De Grauwe è un autorevole economista, autore di numerose pubblicazioni tra cui Economia dell’unione monetaria , una delle analisi più esaustive su rischi e benefici della moneta unica. La sua affermazione su Twitter è alla fine semplice, ma richiede prima alcune spiegazioni.

Le banche della zona euro sono tenute a mantenere una riserva obbligatoria, ossia soldi depositati presso la Bce, per ragioni di sicurezza e come strumento di politica monetaria. Si tratta, nel complesso, di circa 160 miliardi di euro. Le riserve che eccedono quella obbligatoria possono essere comunque depositate presso la Bce. Qui le dimensioni lievitano, si parla di oltre 4mila miliardi di euro, quasi esclusivamente di banche francesi e tedesche.

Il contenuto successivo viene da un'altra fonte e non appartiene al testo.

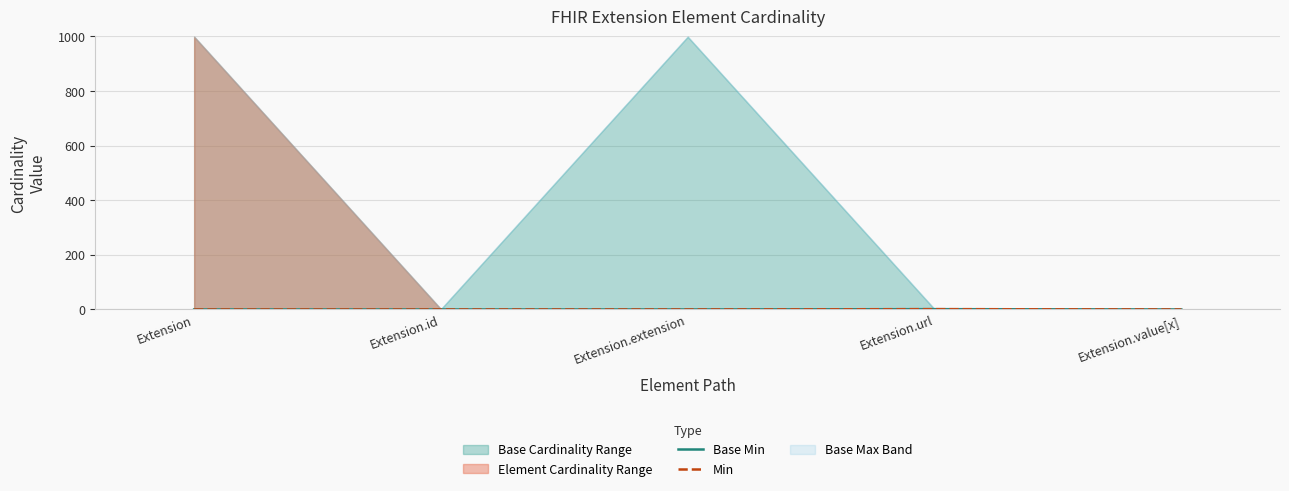

Where is the first local maximum for Base Min?

Extension.url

Sino a ieri entrambi questi depositi ricevevano gli stessi interessi (pagati dalla Bce). Ora le cose stanno cambiando, gli interessi sulla riserva obbligatoria sono stati azzerati mentre quelli sulle riserve in eccesso sono saliti e, con l’ultimo aumento dei tassi, sono passati dal 3,75 al 4%. Applicato su 4mila miliardi, un aumento dello 0,25%, significa esattamente 10 miliardi di euro in più che la Bce pagherà alle banche. La somma a cui allude De Grauwe quando parla dell’aumento dei trasferimenti per effetto del rialzo dei tassi.

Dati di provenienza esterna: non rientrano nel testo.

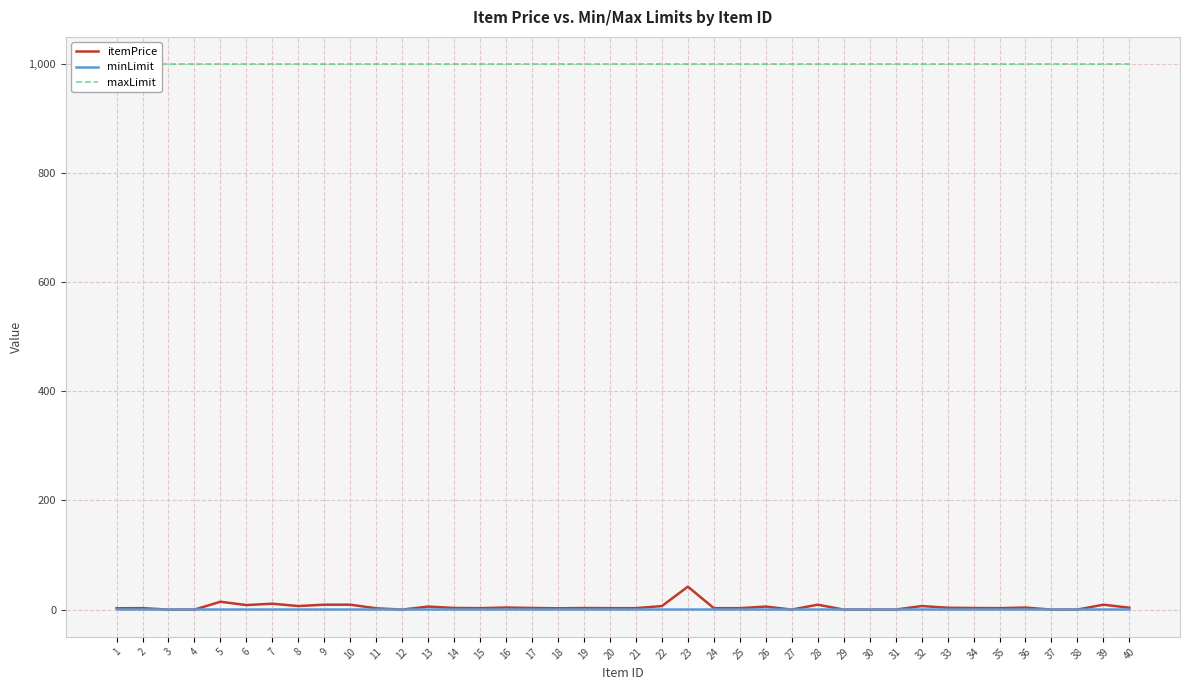

Which series has the widest spread of values?

itemPrice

La Bce avrebbe avuto un modo semplice per “neutralizzare” gli effetti del nuovo aumento dei tassi: aumentare la quota di riserva obbligatoria, ossia quello che le banche sono tenute a mantenere depositato senza ricevere interessi. De Grauwe indica un incremento della somma della riserva obbligatoria dall’1% al 2,5% dei depositi della clientela come una mossa sufficiente per “pareggiare” l’aumento dei tassi, in sostanza per far si che non crescano le somme pagate dalla Bce alle banche. Si tratta di un incremento modesto, tale da non avere impatti significativi sulle condizioni creditizie. Non lo avrebbe neppure per le banche italiane che pure sono un po’ più “tirate” sulle somme depositate ma che stanno incassando molto dal fatto di non aver trasferito ai loro depositanti quasi nulla dei recenti incrementi dei tassi. Un’altra possibilità di cui si parla è quella di abbassare al 95% la quota delle riserve in eccesso che vengono remunerate con interessi. Ma per ora la Bce da questo orecchio non sembra sentire.